-- DATA EXTRACT --
■ ■ ■ ■ ■

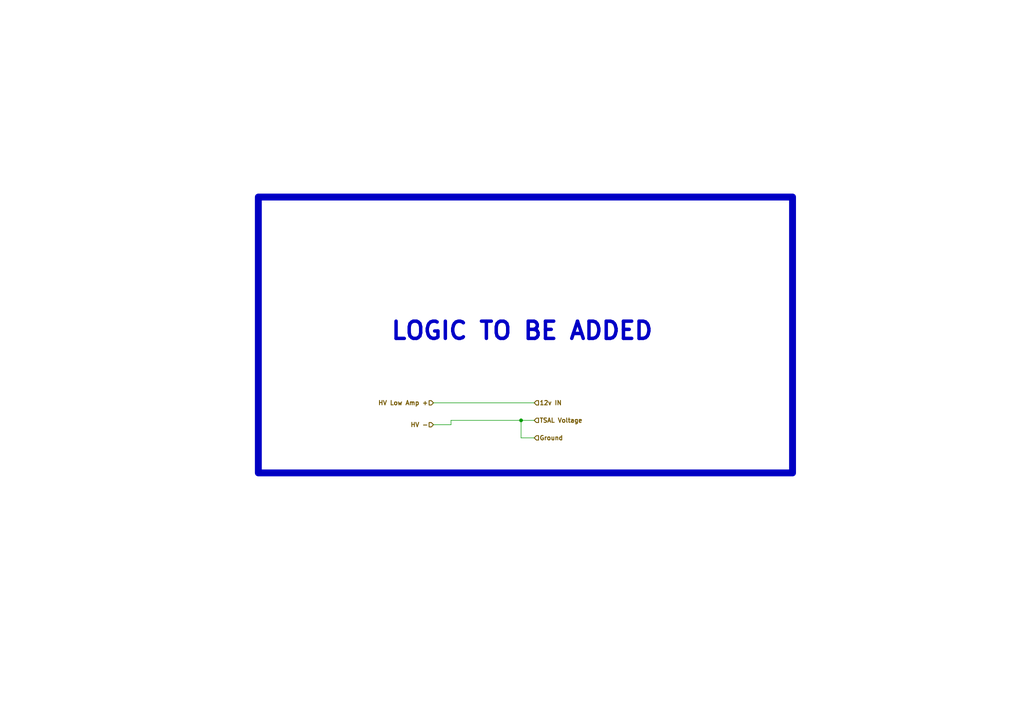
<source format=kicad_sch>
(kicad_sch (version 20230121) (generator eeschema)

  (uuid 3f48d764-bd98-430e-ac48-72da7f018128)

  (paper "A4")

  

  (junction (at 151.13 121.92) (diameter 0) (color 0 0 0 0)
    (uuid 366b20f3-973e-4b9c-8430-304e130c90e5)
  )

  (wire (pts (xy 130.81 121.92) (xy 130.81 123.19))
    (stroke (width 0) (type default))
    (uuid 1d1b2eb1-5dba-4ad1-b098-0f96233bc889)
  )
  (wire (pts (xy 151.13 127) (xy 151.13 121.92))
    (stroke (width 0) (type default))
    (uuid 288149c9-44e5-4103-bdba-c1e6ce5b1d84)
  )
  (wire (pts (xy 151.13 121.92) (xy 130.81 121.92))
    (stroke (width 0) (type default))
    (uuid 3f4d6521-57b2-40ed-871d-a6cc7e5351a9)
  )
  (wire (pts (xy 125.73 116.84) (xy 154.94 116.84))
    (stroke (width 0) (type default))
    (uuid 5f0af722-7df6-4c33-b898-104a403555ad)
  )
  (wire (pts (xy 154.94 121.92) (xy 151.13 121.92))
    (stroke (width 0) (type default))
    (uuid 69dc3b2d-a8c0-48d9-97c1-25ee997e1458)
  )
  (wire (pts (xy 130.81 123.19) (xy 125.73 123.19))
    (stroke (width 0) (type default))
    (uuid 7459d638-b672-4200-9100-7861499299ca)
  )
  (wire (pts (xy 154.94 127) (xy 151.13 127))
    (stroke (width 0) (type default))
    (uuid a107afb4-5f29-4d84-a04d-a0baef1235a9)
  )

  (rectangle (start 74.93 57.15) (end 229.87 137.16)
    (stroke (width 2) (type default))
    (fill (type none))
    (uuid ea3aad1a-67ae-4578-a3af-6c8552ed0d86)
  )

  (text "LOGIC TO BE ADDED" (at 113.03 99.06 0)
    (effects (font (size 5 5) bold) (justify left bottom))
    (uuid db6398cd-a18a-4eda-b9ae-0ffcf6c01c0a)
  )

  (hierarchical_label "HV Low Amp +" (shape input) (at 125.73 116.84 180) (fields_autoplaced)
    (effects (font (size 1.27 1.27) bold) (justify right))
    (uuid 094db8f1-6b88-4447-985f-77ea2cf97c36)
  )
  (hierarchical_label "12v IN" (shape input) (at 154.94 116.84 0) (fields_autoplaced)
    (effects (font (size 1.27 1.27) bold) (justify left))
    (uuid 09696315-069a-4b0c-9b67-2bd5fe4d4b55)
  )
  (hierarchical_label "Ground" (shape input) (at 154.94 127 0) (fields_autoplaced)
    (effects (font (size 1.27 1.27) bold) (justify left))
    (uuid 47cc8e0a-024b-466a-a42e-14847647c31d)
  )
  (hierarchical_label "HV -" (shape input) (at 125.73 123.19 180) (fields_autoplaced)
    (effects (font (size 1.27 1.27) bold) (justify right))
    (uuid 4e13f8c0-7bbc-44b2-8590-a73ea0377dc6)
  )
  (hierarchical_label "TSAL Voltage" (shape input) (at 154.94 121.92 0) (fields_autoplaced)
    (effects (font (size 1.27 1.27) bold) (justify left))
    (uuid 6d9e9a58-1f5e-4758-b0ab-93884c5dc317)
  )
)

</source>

■ ■ ■ ■ ■

Although the records contain pictures, the copy should hold only their text, reproduced exactly.

-- RESPONSE TO THE EXERCISE --
<source format=kicad_sch>
(kicad_sch (version 20230121) (generator eeschema)

  (uuid 3f48d764-bd98-430e-ac48-72da7f018128)

  (paper "A4")

  

  (junction (at 151.13 121.92) (diameter 0) (color 0 0 0 0)
    (uuid 366b20f3-973e-4b9c-8430-304e130c90e5)
  )

  (wire (pts (xy 130.81 121.92) (xy 130.81 123.19))
    (stroke (width 0) (type default))
    (uuid 1d1b2eb1-5dba-4ad1-b098-0f96233bc889)
  )
  (wire (pts (xy 151.13 127) (xy 151.13 121.92))
    (stroke (width 0) (type default))
    (uuid 288149c9-44e5-4103-bdba-c1e6ce5b1d84)
  )
  (wire (pts (xy 151.13 121.92) (xy 130.81 121.92))
    (stroke (width 0) (type default))
    (uuid 3f4d6521-57b2-40ed-871d-a6cc7e5351a9)
  )
  (wire (pts (xy 125.73 116.84) (xy 154.94 116.84))
    (stroke (width 0) (type default))
    (uuid 5f0af722-7df6-4c33-b898-104a403555ad)
  )
  (wire (pts (xy 154.94 121.92) (xy 151.13 121.92))
    (stroke (width 0) (type default))
    (uuid 69dc3b2d-a8c0-48d9-97c1-25ee997e1458)
  )
  (wire (pts (xy 130.81 123.19) (xy 125.73 123.19))
    (stroke (width 0) (type default))
    (uuid 7459d638-b672-4200-9100-7861499299ca)
  )
  (wire (pts (xy 154.94 127) (xy 151.13 127))
    (stroke (width 0) (type default))
    (uuid a107afb4-5f29-4d84-a04d-a0baef1235a9)
  )

  (rectangle (start 74.93 57.15) (end 229.87 137.16)
    (stroke (width 2) (type default))
    (fill (type none))
    (uuid ea3aad1a-67ae-4578-a3af-6c8552ed0d86)
  )

  (text "LOGIC TO BE ADDED" (at 113.03 99.06 0)
    (effects (font (size 5 5) bold) (justify left bottom))
    (uuid db6398cd-a18a-4eda-b9ae-0ffcf6c01c0a)
  )

  (hierarchical_label "HV Low Amp +" (shape input) (at 125.73 116.84 180) (fields_autoplaced)
    (effects (font (size 1.27 1.27) bold) (justify right))
    (uuid 094db8f1-6b88-4447-985f-77ea2cf97c36)
  )
  (hierarchical_label "12v IN" (shape input) (at 154.94 116.84 0) (fields_autoplaced)
    (effects (font (size 1.27 1.27) bold) (justify left))
    (uuid 09696315-069a-4b0c-9b67-2bd5fe4d4b55)
  )
  (hierarchical_label "Ground" (shape input) (at 154.94 127 0) (fields_autoplaced)
    (effects (font (size 1.27 1.27) bold) (justify left))
    (uuid 47cc8e0a-024b-466a-a42e-14847647c31d)
  )
  (hierarchical_label "HV -" (shape input) (at 125.73 123.19 180) (fields_autoplaced)
    (effects (font (size 1.27 1.27) bold) (justify right))
    (uuid 4e13f8c0-7bbc-44b2-8590-a73ea0377dc6)
  )
  (hierarchical_label "TSAL Voltage" (shape input) (at 154.94 121.92 0) (fields_autoplaced)
    (effects (font (size 1.27 1.27) bold) (justify left))
    (uuid 6d9e9a58-1f5e-4758-b0ab-93884c5dc317)
  )
)

</source>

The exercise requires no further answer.